L'Orient-Le Jour a interviewé Stefan Meister, directeur du Centre pour l'ordre et la gouvernance en Europe de l'Est, Russie et Asie centrale au Conseil allemand sur les relations internationales (DGAP), pour comprendre les motivations de la reconnaissance de l'État de Palestine par l'Arménie dans ce contexte.

Comment interpréter cette décision dans le cadre de la politique étrangère de l'Arménie ?

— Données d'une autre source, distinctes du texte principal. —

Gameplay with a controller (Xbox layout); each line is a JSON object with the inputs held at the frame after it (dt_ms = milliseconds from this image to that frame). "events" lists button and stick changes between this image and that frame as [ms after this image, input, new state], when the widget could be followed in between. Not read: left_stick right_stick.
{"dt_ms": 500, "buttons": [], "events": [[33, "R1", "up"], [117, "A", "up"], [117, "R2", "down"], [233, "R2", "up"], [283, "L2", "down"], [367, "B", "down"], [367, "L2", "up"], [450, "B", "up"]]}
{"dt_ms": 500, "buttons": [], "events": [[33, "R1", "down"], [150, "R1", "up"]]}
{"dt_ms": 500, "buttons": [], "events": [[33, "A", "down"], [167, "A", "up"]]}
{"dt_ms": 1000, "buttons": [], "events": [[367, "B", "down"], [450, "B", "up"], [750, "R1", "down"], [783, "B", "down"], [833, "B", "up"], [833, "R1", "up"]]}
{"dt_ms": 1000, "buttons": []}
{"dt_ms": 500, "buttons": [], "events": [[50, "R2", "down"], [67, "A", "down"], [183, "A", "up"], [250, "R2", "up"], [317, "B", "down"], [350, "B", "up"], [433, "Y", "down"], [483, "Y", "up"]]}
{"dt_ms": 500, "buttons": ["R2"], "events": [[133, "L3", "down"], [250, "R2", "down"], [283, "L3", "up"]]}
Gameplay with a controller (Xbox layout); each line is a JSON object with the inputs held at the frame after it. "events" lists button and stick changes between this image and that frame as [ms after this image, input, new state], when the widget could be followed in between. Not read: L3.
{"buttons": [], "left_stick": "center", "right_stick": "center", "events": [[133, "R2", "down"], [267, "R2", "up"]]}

L'Arménie entretient traditionnellement de bonnes relations avec la Palestine et les pays arabes, mais pas avec Israël. Je pense que, d'une part, il s'agit d'un signal fort de soutien au peuple palestinien. D'autre part, il s'agit d'un signal adressé à l'Iran sur la volonté d'Erevan de maintenir d'étroites relations, et à Israël en faisant comprendre que son soutien à l'Azerbaïdjan, pour qui Tel Aviv est notamment un des principaux fournisseurs d'armes et de drones, va à l'encontre des intérêts de l'Arménie. 

Erevan recherche ainsi le soutien de l'Iran et d'autres pays de la région dans le conflit avec l'Azerbaïdjan. Il est clair que le soutien d'Israël à l'Azerbaïdjan a été crucial pour gagner la deuxième guerre du Karabakh en 2020 et que, malgré l'exode forcé des Arméniens de cette région, Israël soutient toujours Bakou. Pour la communauté internationale, et en particulier les pays occidentaux, la reconnaissance de l'État palestinien par l'Arménie pourrait être problématique, puisque la plupart d'entre eux soutiennent Israël. Mais je constate également un changement clair en Europe : la situation des civils dans le territoire palestinien n'est pas acceptable et une solution politique est nécessaire au conflit. 

Comment expliquez-vous que l'Arménie cherche le soutien de l'Iran et d'autres pays de la région dans son conflit avec l'Azerbaïdjan et que, dans le même temps, le Premier ministre arménien tente de signer un traité de paix avec Bakou ?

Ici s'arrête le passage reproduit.